Large discrete actions. One coding-agent run. One AI rendering. One transcription job. One bulk export. The customer pressed a button and got something worth paying for.
Power-user features. Premium features behind a paywall, where overage is the upgrade pathway rather than the trap.
Workloads with visible cost per unit. A "this will cost N tokens, continue?" confirmation that the customer can decline.

The cleanest model in this category right now is Replit's bundled approach: r/replit thread (2026-04, 7 points) walked through their integration where the platform fires usage events and a third-party billing service handles the meter. The customer sees the unit cost, presses go, and pays for what they used. No surprises.

Where it does not fit

The cases on-demand usage breaks:

Background work the customer did not initiate. Autocomplete suggestions firing on every keystroke. AI tooltips on every hover. Each one is "free" in user-attention but each one consumes tokens and a "you used 12,000 tokens this hour" surprise is a churn event.
Invisible units. "Tokens" mean nothing to most customers. If you cannot explain the unit in one sentence to a non-technical buyer, on-demand usage will produce angry support tickets.
Workloads where the customer cannot moderate. If the customer is using a feature for a job that has to be done (e.g., processing every uploaded document), they cannot self-throttle. They will use what they need and then complain about the bill.
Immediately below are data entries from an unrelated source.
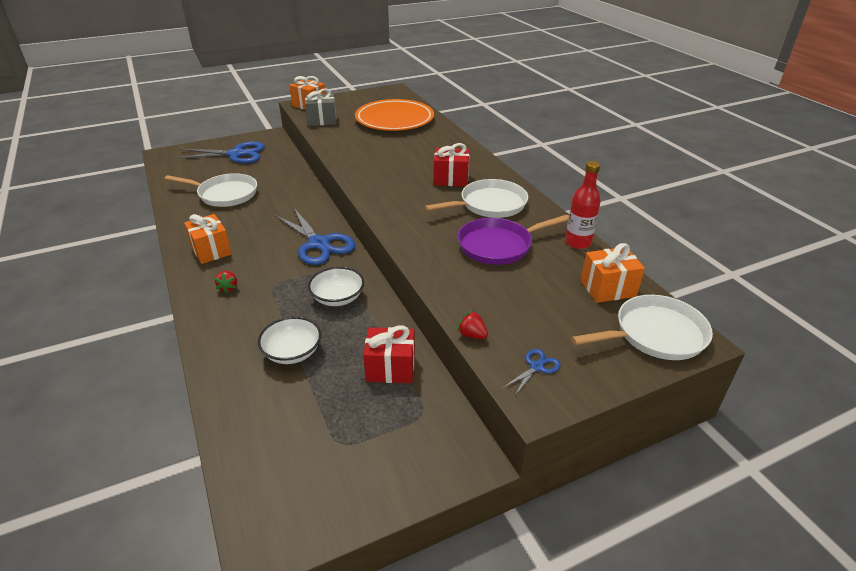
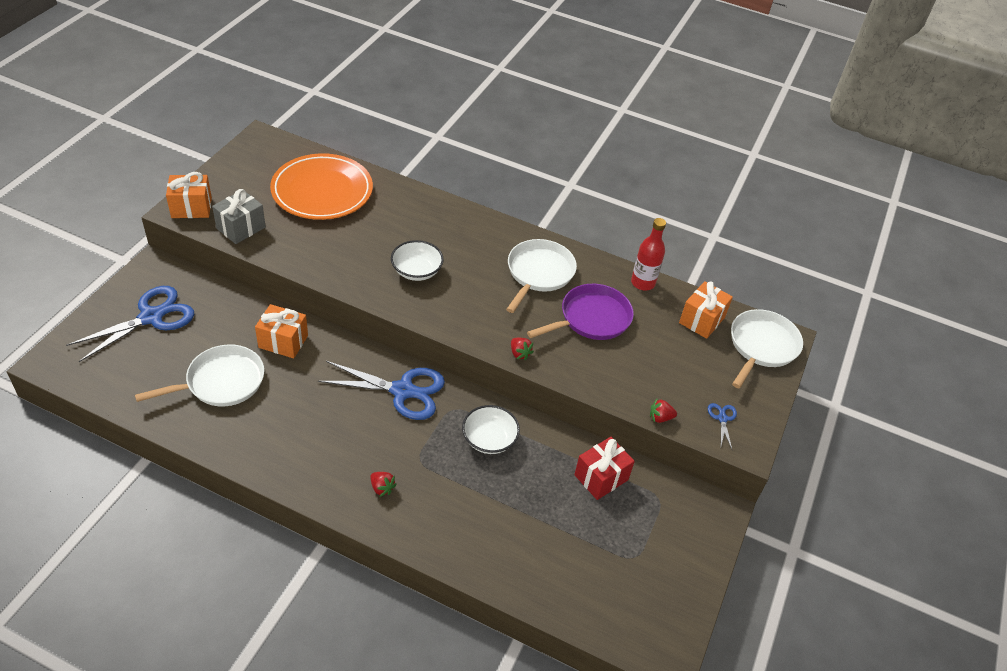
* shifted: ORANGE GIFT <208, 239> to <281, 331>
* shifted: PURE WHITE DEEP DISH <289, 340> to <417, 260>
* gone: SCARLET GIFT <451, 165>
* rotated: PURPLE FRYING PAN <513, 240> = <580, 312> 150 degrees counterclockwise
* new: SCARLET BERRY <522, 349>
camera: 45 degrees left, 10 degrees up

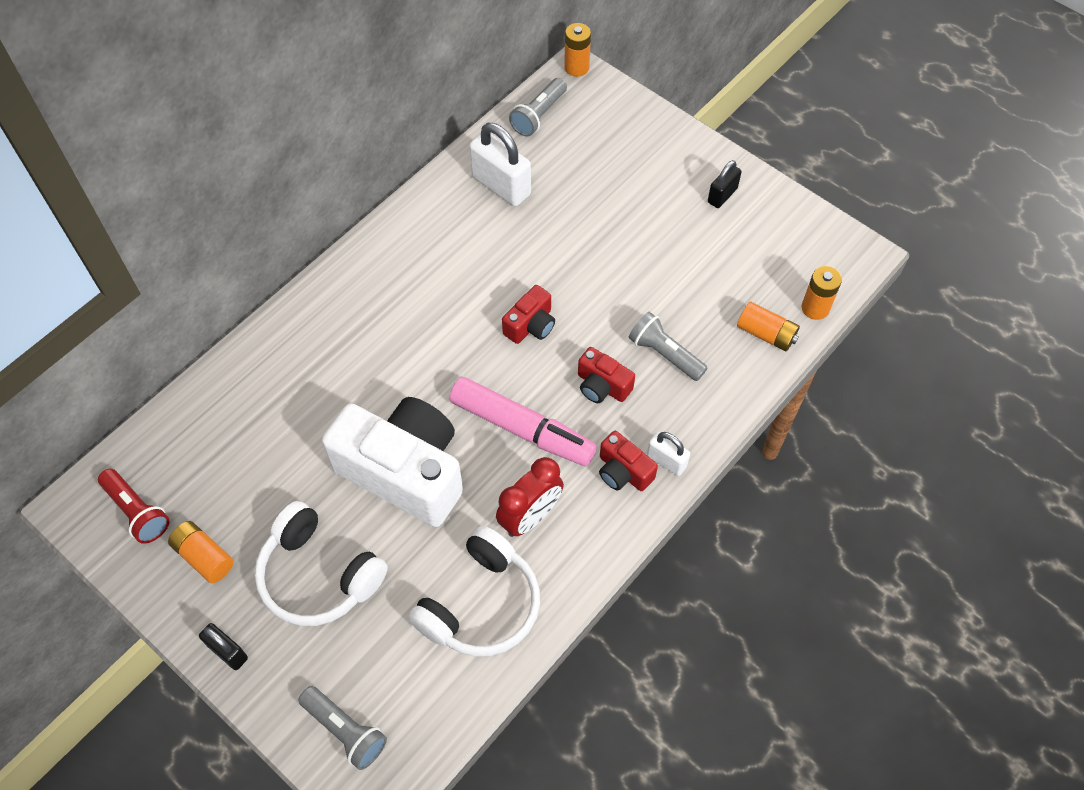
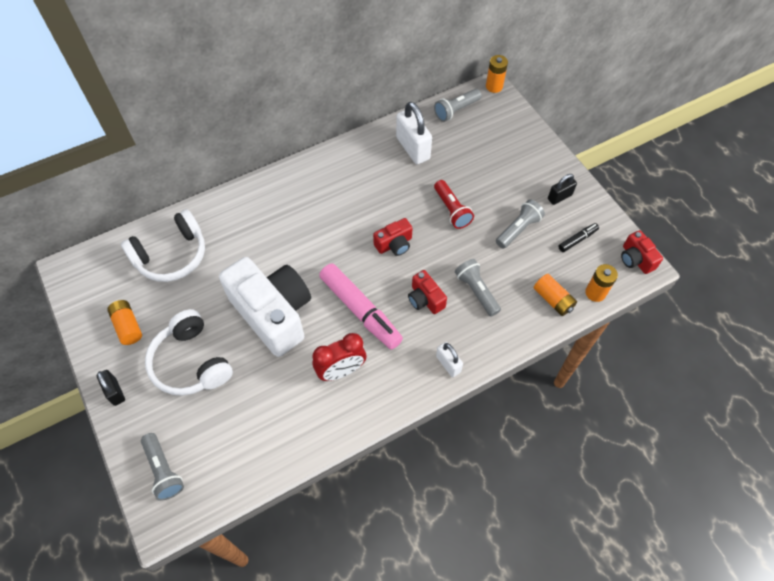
* shifted: SCARLET TORCH <133, 506> to <454, 204>
* shifted: PURE WHITE HEADSET <474, 591> to <163, 245>
* shifted: SCARLET CAMERA <628, 461> to <642, 252>
* new: GREY TORCH <520, 224>
* new: EBONY MARKER PEN <578, 237>
camera: 20 degrees right, 0 degrees up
The Cursor backlash, dissected

Cursor's specific failure was not the model. It was the communication. Users who paid for Pro had a mental model of "unlimited within the plan." The on-demand cutover broke that model without an in-product event that said "you have used your plan quota; the next session is N tokens at $X." The pricing page disclosed it; the product did not.
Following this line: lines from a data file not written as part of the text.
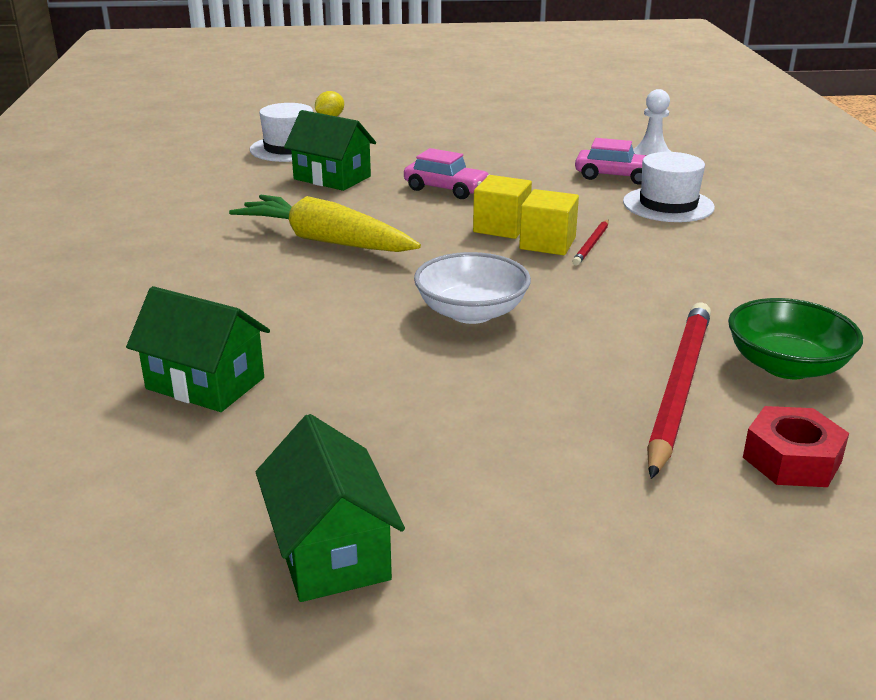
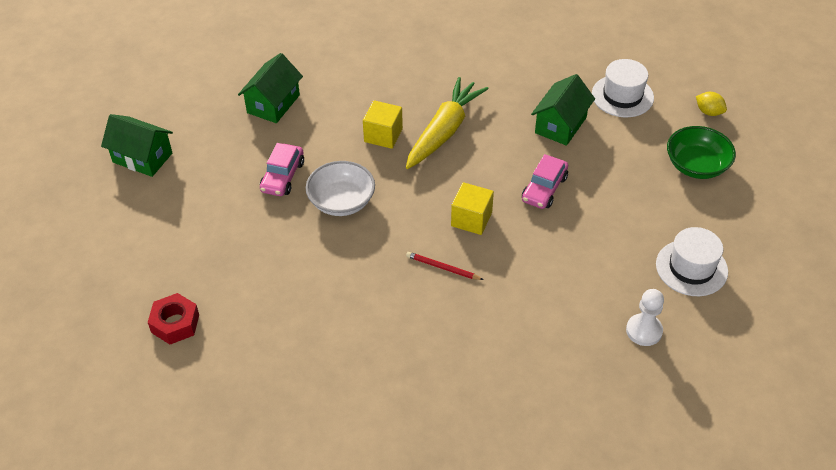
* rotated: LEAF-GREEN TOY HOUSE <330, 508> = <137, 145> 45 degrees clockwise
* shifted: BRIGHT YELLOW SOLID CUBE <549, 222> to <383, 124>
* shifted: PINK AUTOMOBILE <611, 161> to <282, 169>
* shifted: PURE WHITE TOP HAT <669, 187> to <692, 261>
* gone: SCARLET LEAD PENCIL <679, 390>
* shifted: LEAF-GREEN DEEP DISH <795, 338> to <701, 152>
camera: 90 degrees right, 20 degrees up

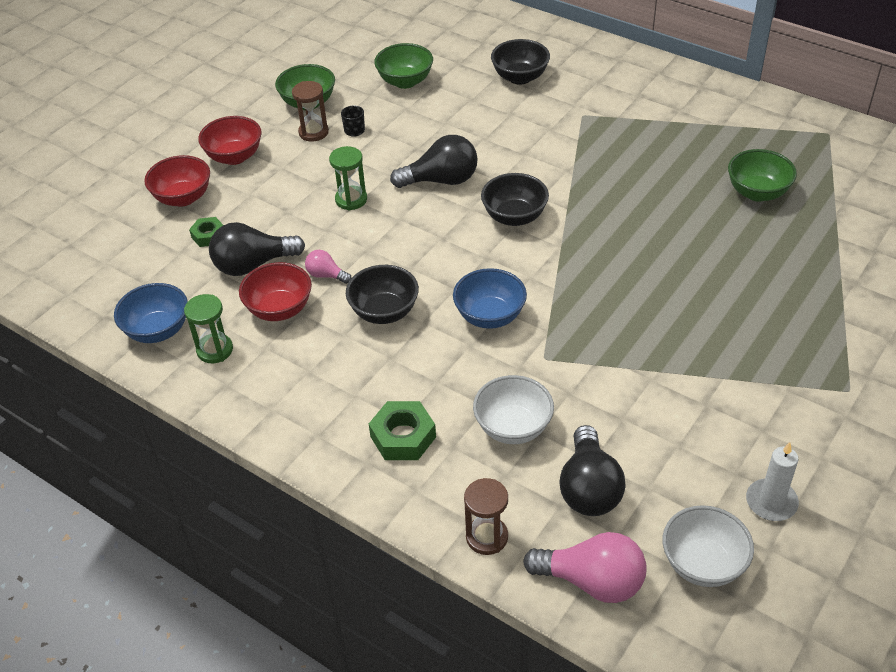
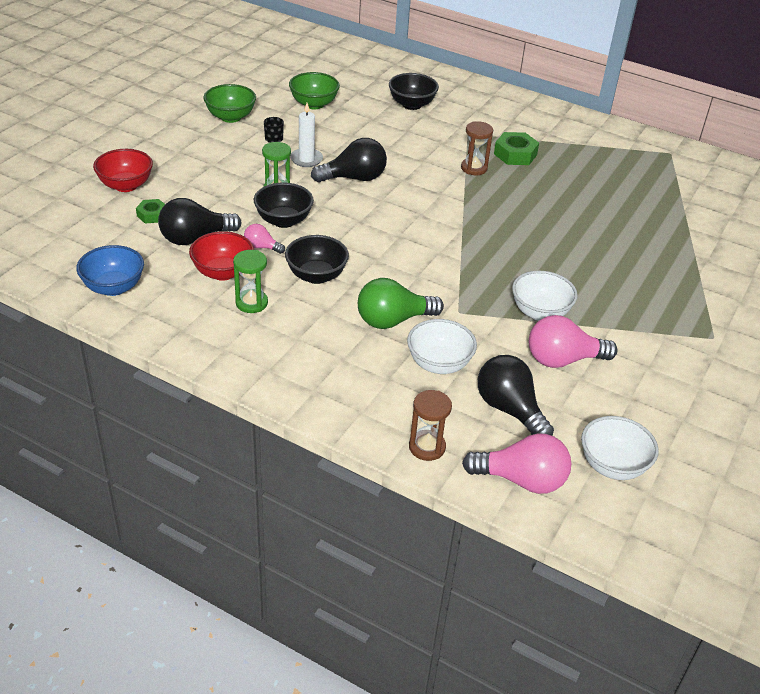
* shifted: LEAF-GREEN SANDGLASS <208, 328> to <250, 281>
* gone: SCARLET DEEP DISH <230, 140>
* shifted: DARK BROWN SANDGLASS <310, 111> to <477, 148>
* shifted: LEAF-GREEN HEX NUT <402, 430> to <516, 148>
* gone: ROYAL BLUE DEEP DISH <490, 298>
* shifted: EBONY DEEP DISH <515, 199> to <284, 205>
* rotated: EBONY LIGHTBULB <592, 470> = <516, 395> 150 degrees clockwise
* gone: LEAF-GREEN DEEP DISH <762, 175>
* shifted: PURE WHITE PILLAR CANDLE <772, 481> to <306, 135>
* new: LEAF-GREEN LIGHTBULB <401, 303>
* new: PURE WHITE DEEP DISH <545, 296>
* new: PINK LIGHTBULB <573, 341>
camera: 10 degrees left, 5 degrees down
The fix for the model is the dashboard piece that everyone underrates: show the bar, show the per-unit cost, show the running total. When the customer can see what they are doing, the on-demand model feels fair. When the meter is invisible, the model feels like a trap.

Choosing between flat monthly and on-demand

The decision framework, in three questions:

Is the unit visible to the customer? If yes, on-demand can work. If no, stay flat monthly with a hard cap.
Is the unit large enough to be worth paying for individually? A coding-agent session, yes. A single autocomplete, no.
Can the customer moderate consumption? If they can choose to fire it or not, on-demand fits. If the consumption is dictated by their workflow, flat-monthly-with-soft-cap fits better.

The hybrid that often wins

Most successful maker products end up at the hybrid: flat-monthly base plan with a soft cap (the included quota), on-demand overage above the cap at a published per-unit rate, and a visible dashboard at all times. The customer who never exceeds the quota sees a normal flat-monthly experience. The customer who does is opt-in to overage with a clear unit and clear price.

This is the model UsageBox, Metronome, Flexprice, and the others are converging on. It is also what the better-communicated AI products (Anthropic's API, OpenAI's API, Replit) actually ship. Cursor went there too, just with worse messaging.

What I would actually do

Default to flat monthly with soft-cap-and-overage. It is the model most customers understand and most products fit into.
Add on-demand-only ("pay as you go") plans for the heavy customers who specifically request them. Power users will tell you when they want this model.
Never ship on-demand without the dashboard. The dashboard is the model; the meter alone is a trap.
Communicate the cutover loudly. Email when the customer hits 50% and 80% of quota. Email when overage begins. Email on the first overage charge. Three friction touches beat one surprised invoice.

The honest framing: on-demand usage is a model that works when the customer can see the unit. If the unit is invisible, the model is a billing-mistake generator. Decide on visibility first, then the model follows.